**AUSGANGSTEXT:**
::::::::::

Geschichte Sachsens Schloss Augustusburg: Wenn Renaissance auf Biker trifft
Hauptinhalt
06. Dezember 2022, 05:00 Uhr
Es gilt als eines der schönsten Renaissance-Jagdschlösser Europas: Schloss Augustusburg, das Kurfürst August I. unweit von Chemnitz errichten ließ. Dieses Jahr feiert es sein 450. Jubiläum. Auch das legendäre Motorrad-Treffen in der Schlossanlage blickt im nächsten Jahr auf einen runden Geburtstag: 50 Jahre Wintertreffen stehen im Januar an.
Majestätisch thront Schloss Augustusburg über dem Erzgebirge. Weithin sichtbar, wird es wegen seiner exponierten Lage von seinen Anwohnern auch als die Krone des Erzgebirges bezeichnet. Es erhebt sich auf dem Schellenberg, einem Kegel aus Quarzporphyr, hoch über dem malerischen Zschopautal.
Schon im 13. Jahrhundert wird auf dem Schellenberg oberhalb der gleichnamigen Siedlung eine Burg gebaut. Doch 1528 und 1547 fällt Burg Schellenberg Blitzschlag und Bränden zum Opfer und ist nur noch eine Ruine.
Im Jahre 1568 beauftragt Kurfürst August I. von Sachsen den Baumeister Hieronymus Lotter mit dem Bau eines Schlosses, das bereits 1575 Augustusburg genannt wird. In nur vier Jahren entsteht ein Neubau, der später hauptsächlich als Jagd- und Lustschloss dient.
Mit dem Schlossneubau schafft sich der Kurfürst nicht nur ein repräsentatives Domizil für seine Jagdausflüge. Anlass für den Bau ist auch eine Auseinandersetzung mit seinem ernestinischen Rivalen Johann Friedrich dem Mittleren. Der will die verloren gegangene Kurwürde von den Albertinern, denen August angehört, wiedererlangen. Ein Streit, der in die Geschichte als das "Grumbachsche Händel" eingeht und den letztlich der sächsische Kurfürst für sich entscheidet. Seinen Machtanspruch untermauert August u.a. eben durch den Bau von Schloss Augustusburg.

::::::::::

**GESAMMELTE DATEN:**
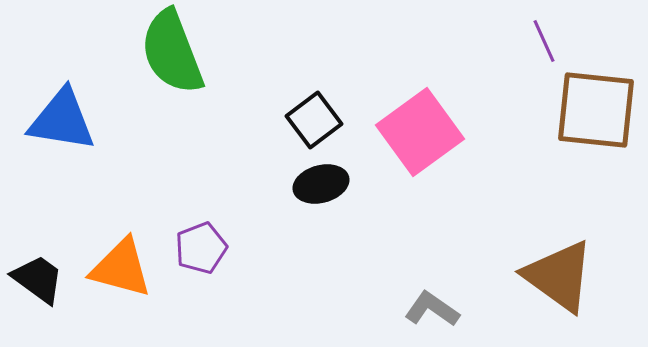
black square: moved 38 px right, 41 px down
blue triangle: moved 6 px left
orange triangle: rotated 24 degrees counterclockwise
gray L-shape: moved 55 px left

::::::::::

**AUFGABENLISTE:**
- a) Prüfe für jede der Aussagen (i) Hieronymus Lotter war der Baumeister des Schlosses, (ii) Burg Schellenberg wurde im 15. Jahrhundert gebaut, (iii) Johann Friedrich der Mittlere entschied den Streit für sich, ob sie mit dem Text über Schloss Augustusburg übereinstimmt. Antworte jeweils mit Ja oder Nein und zitiere die entscheidenden Worte des Textes wörtlich.
- b) Wie nennen die Anwohner das Schloss laut dem Text über Schloss Augustusburg wegen seiner exponierten Lage auch?
- c) Schreib den Text über Schloss Augustusburg nach seinem letzten Satz weiter.
Die Daten spielen hierfür keine Rolle.

**ERGEBNISSE JE AUFGABE:**
- a)
(i) Ja: „beauftragt Kurfürst August I. von Sachsen den Baumeister Hieronymus Lotter mit dem Bau eines Schlosses“
(ii) Nein: „Schon im 13. Jahrhundert wird auf dem Schellenberg oberhalb der gleichnamigen Siedlung eine Burg gebaut.“
(iii) Nein: „den letztlich der sächsische Kurfürst für sich entscheidet“

- b) Die Krone des Erzgebirges.

- c)
Kurfürst mit vielen Interessen
Doch Kurfürst August I. ist nicht auf Konflikte und Kriege aus. "Er legt in seinen politischen Entscheidungen ein gutes Geschick an den Tag", erzählt Claudia Glashauser, Museumleiterin auf Schloss Augustusburg. Von seinen vielfältigen Interessen weiß sie zu berichten: "Er hat selber vermessen. Er hat sich in Architektur, in Geometrie und Mathematik ausgekannt." So verwundert es nicht, dass nach heutigem Wissensstand Kurfürst August entscheidenden Einfluss auf die Gesamtkonzeption des Schlosses hat.
1571 entlässt der Kurfürst seinen Baumeister Lotter. Er ist unzufrieden mit den Fortschritten am Bau und den gestiegenen Kosten und übergibt stattdessen die Bauaufsicht an den in seinen Diensten stehenden Florentiner Rochus Guerrini Graf zu Lynar.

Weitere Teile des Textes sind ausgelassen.